▶ [The problem]
Give again, exactly as written, each line of the material below starting at the line that contains "que se utilice*" and ending at the line that contains "No todos Windows". Both ends count, and no other line does.

▶ [Data excerpts]

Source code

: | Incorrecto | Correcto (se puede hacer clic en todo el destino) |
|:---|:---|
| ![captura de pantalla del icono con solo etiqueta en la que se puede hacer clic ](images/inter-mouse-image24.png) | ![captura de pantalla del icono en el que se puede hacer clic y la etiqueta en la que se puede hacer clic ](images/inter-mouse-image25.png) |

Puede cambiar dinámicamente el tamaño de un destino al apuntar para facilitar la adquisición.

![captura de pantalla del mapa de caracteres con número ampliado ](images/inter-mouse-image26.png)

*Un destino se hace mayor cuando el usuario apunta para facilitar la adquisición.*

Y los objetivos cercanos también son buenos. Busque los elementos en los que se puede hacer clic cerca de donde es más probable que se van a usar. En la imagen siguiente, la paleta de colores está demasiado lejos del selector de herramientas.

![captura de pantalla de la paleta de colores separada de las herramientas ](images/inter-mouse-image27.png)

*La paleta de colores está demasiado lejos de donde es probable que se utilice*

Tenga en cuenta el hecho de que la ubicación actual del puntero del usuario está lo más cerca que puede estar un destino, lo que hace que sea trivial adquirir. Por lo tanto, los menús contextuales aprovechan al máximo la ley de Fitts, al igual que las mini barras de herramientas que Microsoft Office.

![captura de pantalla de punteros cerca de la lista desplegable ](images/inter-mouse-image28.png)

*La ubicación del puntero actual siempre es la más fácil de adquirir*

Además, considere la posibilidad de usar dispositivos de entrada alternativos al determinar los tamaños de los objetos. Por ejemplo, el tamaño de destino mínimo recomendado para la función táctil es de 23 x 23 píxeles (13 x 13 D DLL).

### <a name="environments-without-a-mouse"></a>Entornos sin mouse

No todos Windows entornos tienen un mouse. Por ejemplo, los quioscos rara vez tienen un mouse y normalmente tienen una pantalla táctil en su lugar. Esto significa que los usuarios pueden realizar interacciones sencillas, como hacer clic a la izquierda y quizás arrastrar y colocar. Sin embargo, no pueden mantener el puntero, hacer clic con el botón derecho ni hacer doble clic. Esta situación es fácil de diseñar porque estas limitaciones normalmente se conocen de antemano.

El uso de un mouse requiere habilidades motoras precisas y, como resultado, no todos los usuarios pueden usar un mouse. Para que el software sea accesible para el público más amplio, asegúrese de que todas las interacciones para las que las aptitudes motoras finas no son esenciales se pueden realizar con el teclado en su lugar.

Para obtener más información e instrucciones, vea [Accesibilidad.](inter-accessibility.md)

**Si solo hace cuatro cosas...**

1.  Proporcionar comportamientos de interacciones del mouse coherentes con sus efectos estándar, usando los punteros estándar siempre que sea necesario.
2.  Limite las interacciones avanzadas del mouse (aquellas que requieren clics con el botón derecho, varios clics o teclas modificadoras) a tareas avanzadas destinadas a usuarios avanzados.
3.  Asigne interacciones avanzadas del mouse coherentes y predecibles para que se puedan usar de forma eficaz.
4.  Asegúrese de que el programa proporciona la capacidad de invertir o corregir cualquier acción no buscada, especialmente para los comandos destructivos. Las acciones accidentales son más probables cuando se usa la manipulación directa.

▶ [Exercise response]
*La paleta de colores está demasiado lejos de donde es probable que se utilice*

Tenga en cuenta el hecho de que la ubicación actual del puntero del usuario está lo más cerca que puede estar un destino, lo que hace que sea trivial adquirir. Por lo tanto, los menús contextuales aprovechan al máximo la ley de Fitts, al igual que las mini barras de herramientas que Microsoft Office.

![captura de pantalla de punteros cerca de la lista desplegable ](images/inter-mouse-image28.png)

*La ubicación del puntero actual siempre es la más fácil de adquirir*

Además, considere la posibilidad de usar dispositivos de entrada alternativos al determinar los tamaños de los objetos. Por ejemplo, el tamaño de destino mínimo recomendado para la función táctil es de 23 x 23 píxeles (13 x 13 D DLL).

### <a name="environments-without-a-mouse"></a>Entornos sin mouse

No todos Windows entornos tienen un mouse. Por ejemplo, los quioscos rara vez tienen un mouse y normalmente tienen una pantalla táctil en su lugar. Esto significa que los usuarios pueden realizar interacciones sencillas, como hacer clic a la izquierda y quizás arrastrar y colocar. Sin embargo, no pueden mantener el puntero, hacer clic con el botón derecho ni hacer doble clic. Esta situación es fácil de diseñar porque estas limitaciones normalmente se conocen de antemano.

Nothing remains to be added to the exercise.